Q. What do you most love about your work?

A. I love the novelty of working with horses, the daily training, and the satisfaction of seeing the results.

Q.  Why should people come to Jerez?

A. Because of the variety of things to do here, the city’s gastronomy, and its fantastic location near both the beach and mountains.

Q. Three words to describe Jerez?

A. Charming, quiet — yet alive!

Q. And the locals in Jerez?

A. Friendly, hospitable — and with personality!

Q. Top three recommendations for visitors?

A. Aside from visiting the Real Escuela of course, see the Alcazar, explore the old centre of Jerez, and have a drink at the tapas bar El Gallo Azul.

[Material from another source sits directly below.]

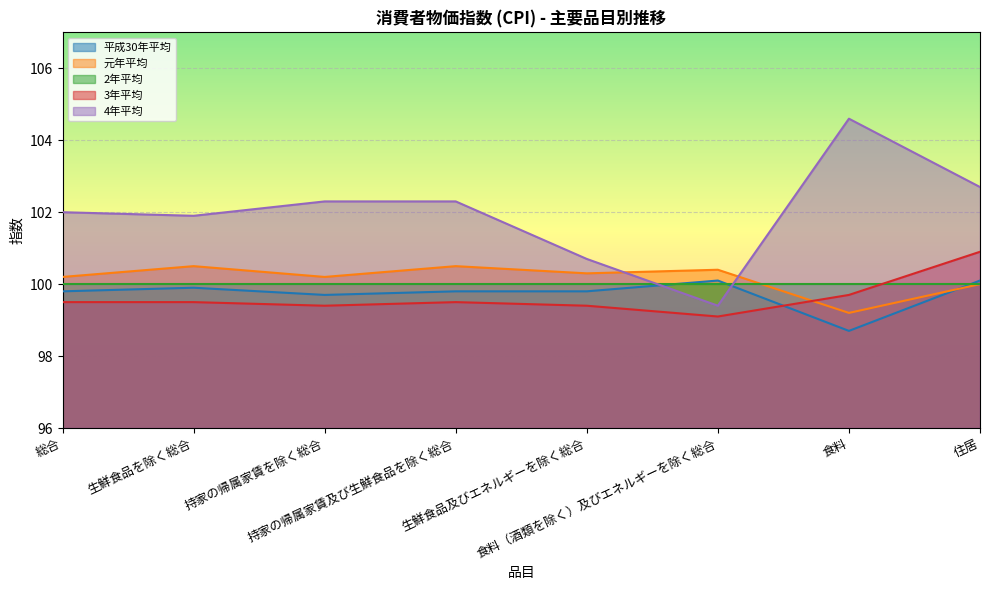

At which label does 元年平均 first exceed 100?

総合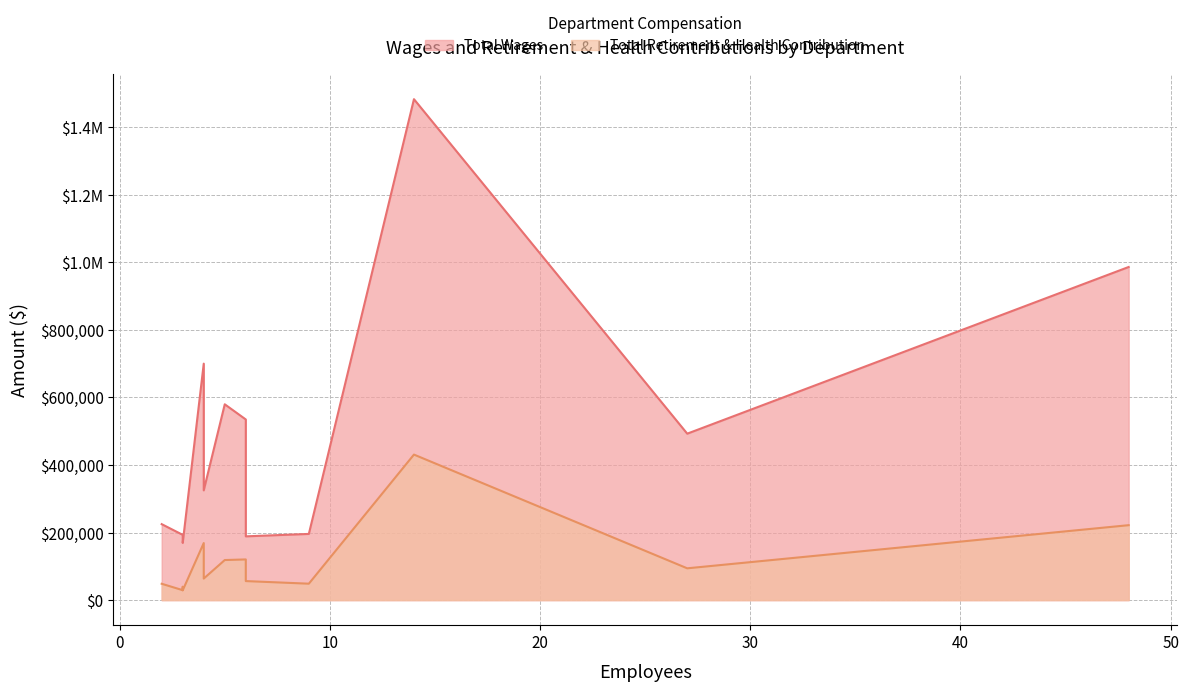

What is the average value of the Total Wages series?

468525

Q. Best souvenir from Jerez?

A. A sherry glass.

Q. Must-do eating experiences?

A. Do a tapas bar hop around the old centre to try the tapas at the different restaurants.

Q. Most essential thing to learn?

A. How to adjust to the local way of life, especially the times that people keep here. The people of Jerez take siesta, especially in summer when it’s hot, so shops and other businesses close for the afternoon. The only people on the streets are tourists.

Q. Most important phrase to learn in Spanish?

A. Hasta pronto — see you soon! It’s much nicer than adios, which means goodbye.

Q. Any other advice?

A. Don’t be afraid to ask locals for help. People in Jerez are nice and friendly. When you catch a bus, you’ll see everyone talking together, even strangers. In the old days when someone asked for directions, it was the custom to escort them to the place they were going!